**読解用本文:**
========================================================================
名手・達人の言葉

2006.12.27

短いパットを外した選手を嘲笑する記事は間違っている。パットは遠くから見てる者が思うより実際は長いものだ。バーナード・ダーウィン

 バーナード・ダーウィンは、
あの「種の起源」で進化論を著した
偉大なるチャールズ・ダーウィンの孫である。

 代々学者の家系であるダーウィン家であるが、
彼はケンブリッジ大で法律を学び、
卒業後は弁護士として活躍する。

 そんなある時、ダーウィンの元に権威ある夕刊紙から
ゴルフ随筆の話が飛び込み、そこから水を得た魚のように、
ゴルフにまつわるエッセイ、コラムの名文を
矢継ぎ早に湧出させていく。

 しかもダーウィンが単なる評論家ではなく、
自身も≪プレーヤー≫であったことが、
エッセイストとして唯一無二の存在たらしめている。

 競技者としては、1921年の全米アマでは、
なんと準決勝まで進んでいるほどだ。
つまり、ダーウィンはたいていの試合に観戦記を書いているが、
この年は自身が大会に出ながら、
観戦記も書くという離れ業を演じているわけだ。

 そんなバックボーンを知ると、
冒頭の言葉もなお重みをなすことが
お分かりいただけるだろう。
========================================================================
保存済みデータ項目

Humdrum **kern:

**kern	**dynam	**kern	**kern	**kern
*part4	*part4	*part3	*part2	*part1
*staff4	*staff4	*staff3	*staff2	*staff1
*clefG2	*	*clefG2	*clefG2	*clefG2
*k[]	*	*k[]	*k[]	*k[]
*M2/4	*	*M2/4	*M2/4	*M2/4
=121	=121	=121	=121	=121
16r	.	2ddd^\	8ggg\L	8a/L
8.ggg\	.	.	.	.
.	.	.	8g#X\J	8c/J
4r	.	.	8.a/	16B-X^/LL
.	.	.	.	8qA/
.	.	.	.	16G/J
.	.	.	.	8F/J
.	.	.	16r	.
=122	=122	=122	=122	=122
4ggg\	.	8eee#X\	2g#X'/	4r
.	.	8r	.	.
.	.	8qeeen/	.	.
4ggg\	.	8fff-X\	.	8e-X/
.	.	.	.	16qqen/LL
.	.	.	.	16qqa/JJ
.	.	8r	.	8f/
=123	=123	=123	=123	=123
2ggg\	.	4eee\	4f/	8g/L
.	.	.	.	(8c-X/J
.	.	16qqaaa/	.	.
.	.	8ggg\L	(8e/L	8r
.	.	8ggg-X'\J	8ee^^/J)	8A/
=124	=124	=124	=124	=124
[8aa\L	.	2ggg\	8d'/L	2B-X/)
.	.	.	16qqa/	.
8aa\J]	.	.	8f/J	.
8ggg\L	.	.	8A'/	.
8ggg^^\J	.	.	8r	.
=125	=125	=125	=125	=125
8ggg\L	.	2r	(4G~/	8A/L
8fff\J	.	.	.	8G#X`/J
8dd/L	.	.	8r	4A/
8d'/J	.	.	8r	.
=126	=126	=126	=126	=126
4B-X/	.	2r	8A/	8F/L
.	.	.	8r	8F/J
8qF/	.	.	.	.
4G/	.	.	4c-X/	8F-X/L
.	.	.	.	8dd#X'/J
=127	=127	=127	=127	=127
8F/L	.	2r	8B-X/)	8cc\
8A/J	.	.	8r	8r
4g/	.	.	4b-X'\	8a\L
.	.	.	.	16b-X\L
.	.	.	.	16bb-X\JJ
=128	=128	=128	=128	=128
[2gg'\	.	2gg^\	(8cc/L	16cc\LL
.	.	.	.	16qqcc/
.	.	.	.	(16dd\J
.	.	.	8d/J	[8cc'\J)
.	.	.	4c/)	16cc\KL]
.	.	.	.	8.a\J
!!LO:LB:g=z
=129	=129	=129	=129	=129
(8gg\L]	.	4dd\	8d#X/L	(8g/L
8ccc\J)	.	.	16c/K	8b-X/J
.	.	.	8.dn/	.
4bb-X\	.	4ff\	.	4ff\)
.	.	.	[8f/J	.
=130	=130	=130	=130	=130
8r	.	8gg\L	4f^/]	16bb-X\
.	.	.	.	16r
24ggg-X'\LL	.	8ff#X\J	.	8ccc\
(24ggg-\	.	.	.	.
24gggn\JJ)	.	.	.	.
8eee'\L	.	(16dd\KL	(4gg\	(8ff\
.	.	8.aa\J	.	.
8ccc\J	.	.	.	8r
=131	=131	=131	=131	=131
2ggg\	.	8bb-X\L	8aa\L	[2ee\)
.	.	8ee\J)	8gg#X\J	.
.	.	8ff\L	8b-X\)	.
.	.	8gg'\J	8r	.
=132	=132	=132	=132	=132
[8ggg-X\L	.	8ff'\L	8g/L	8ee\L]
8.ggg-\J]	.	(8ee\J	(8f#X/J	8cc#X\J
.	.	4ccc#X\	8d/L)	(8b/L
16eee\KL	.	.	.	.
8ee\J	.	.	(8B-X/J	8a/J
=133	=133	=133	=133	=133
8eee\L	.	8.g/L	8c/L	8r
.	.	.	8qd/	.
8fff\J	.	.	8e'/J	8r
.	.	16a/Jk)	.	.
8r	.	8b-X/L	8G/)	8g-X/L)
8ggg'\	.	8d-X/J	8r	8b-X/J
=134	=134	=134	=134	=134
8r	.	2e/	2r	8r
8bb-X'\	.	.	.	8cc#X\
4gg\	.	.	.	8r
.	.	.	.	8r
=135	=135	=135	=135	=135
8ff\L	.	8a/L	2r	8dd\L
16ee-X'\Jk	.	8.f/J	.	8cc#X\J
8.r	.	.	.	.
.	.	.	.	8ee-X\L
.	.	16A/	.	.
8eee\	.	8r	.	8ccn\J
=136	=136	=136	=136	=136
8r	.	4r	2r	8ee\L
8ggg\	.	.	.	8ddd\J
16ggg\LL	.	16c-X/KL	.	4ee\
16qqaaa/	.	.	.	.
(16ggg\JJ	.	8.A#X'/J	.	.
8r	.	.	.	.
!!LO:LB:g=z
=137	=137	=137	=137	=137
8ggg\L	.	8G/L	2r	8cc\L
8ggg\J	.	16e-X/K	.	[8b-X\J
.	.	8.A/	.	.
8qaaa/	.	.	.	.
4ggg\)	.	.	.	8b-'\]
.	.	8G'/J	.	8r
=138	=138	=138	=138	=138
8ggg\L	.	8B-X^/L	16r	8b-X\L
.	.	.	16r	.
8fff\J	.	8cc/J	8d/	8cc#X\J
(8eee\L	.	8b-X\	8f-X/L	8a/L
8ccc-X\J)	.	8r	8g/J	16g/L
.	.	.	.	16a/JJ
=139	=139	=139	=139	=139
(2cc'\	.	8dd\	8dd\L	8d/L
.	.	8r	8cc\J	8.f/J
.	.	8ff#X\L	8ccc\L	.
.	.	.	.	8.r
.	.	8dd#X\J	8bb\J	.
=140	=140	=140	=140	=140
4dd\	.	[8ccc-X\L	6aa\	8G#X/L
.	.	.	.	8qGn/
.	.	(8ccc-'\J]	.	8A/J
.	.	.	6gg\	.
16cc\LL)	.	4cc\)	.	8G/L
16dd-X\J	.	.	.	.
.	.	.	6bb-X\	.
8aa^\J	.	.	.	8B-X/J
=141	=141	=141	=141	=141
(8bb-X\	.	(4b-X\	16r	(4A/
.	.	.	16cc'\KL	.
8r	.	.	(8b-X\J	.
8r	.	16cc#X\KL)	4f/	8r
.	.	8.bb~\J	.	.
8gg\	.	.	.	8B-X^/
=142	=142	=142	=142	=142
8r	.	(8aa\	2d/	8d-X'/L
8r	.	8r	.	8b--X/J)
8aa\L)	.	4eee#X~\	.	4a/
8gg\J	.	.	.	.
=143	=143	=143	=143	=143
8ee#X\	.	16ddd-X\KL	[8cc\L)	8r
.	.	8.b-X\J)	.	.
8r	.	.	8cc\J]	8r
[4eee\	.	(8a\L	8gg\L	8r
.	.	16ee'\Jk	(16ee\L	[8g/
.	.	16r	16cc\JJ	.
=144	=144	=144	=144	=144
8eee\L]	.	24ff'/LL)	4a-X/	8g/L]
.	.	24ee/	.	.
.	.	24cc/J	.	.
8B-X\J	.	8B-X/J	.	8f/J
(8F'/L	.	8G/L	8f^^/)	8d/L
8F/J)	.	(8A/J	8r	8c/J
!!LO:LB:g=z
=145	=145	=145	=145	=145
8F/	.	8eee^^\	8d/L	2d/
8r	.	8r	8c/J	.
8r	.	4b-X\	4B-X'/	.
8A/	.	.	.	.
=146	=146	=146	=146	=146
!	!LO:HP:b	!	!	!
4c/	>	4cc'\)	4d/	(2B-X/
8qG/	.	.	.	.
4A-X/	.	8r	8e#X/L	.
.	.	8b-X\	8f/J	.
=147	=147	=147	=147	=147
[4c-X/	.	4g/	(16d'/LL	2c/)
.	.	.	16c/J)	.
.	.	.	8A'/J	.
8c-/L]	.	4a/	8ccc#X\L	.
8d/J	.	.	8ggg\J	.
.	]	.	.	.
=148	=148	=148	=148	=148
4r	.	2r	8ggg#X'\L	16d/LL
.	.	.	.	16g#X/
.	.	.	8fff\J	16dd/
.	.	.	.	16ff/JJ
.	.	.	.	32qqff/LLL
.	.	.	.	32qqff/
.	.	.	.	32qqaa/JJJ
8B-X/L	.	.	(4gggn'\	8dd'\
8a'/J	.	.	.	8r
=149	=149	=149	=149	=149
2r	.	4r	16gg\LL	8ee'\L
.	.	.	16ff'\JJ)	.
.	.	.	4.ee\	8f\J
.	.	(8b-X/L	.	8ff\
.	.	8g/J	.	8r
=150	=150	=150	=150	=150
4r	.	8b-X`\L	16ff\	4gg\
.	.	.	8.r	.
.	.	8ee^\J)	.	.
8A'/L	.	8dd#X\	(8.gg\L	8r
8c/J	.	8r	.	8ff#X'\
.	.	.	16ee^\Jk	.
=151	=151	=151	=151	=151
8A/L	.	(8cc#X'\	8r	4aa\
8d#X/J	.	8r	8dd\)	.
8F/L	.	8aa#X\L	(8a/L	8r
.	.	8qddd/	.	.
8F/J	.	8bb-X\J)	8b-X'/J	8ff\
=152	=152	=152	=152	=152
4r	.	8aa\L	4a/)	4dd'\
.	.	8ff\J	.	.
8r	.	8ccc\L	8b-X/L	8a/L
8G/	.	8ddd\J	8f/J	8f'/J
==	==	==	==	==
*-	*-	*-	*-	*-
========================================================================
**練習問題:**
(a) ダーウィンの紹介文のうち「競技者としては」で始まる段落を、主な事実を残して箇条書きにまとめよ。
(b) ダーウィンの紹介文の「短いパットを外した選手を嘲笑」で始まり「矢継ぎ早に湧出させていく。」で終わる部分を、「弁護士」を「検事」に差し替えて書き直せ。
(c) ダーウィンの紹介文について、次の問いに答えよ。
(i) バーナード・ダーウィンはチャールズ・ダーウィンとどういう関係か。
(ii) バーナード・ダーウィンはケンブリッジ大で何を学んだか。
(iii) 1921年の全米アマで、バーナード・ダーウィンはどこまで進んだか。

**解答一覧:**
(a)
- 1921年の全米アマで準決勝まで進んだ。
- たいていの試合の観戦記を書いていた。
- この年は大会に出場しながら観戦記も書いた。

(b)
短いパットを外した選手を嘲笑する記事は間違っている。パットは遠くから見てる者が思うより実際は長いものだ。バーナード・ダーウィン

 バーナード・ダーウィンは、
あの「種の起源」で進化論を著した
偉大なるチャールズ・ダーウィンの孫である。

 代々学者の家系であるダーウィン家であるが、
彼はケンブリッジ大で法律を学び、
卒業後は検事として活躍する。

 そんなある時、ダーウィンの元に権威ある夕刊紙から
ゴルフ随筆の話が飛び込み、そこから水を得た魚のように、
ゴルフにまつわるエッセイ、コラムの名文を
矢継ぎ早に湧出させていく。

(c)
(i) 孫である。
(ii) 法律を学んだ。
(iii) 準決勝まで進んだ。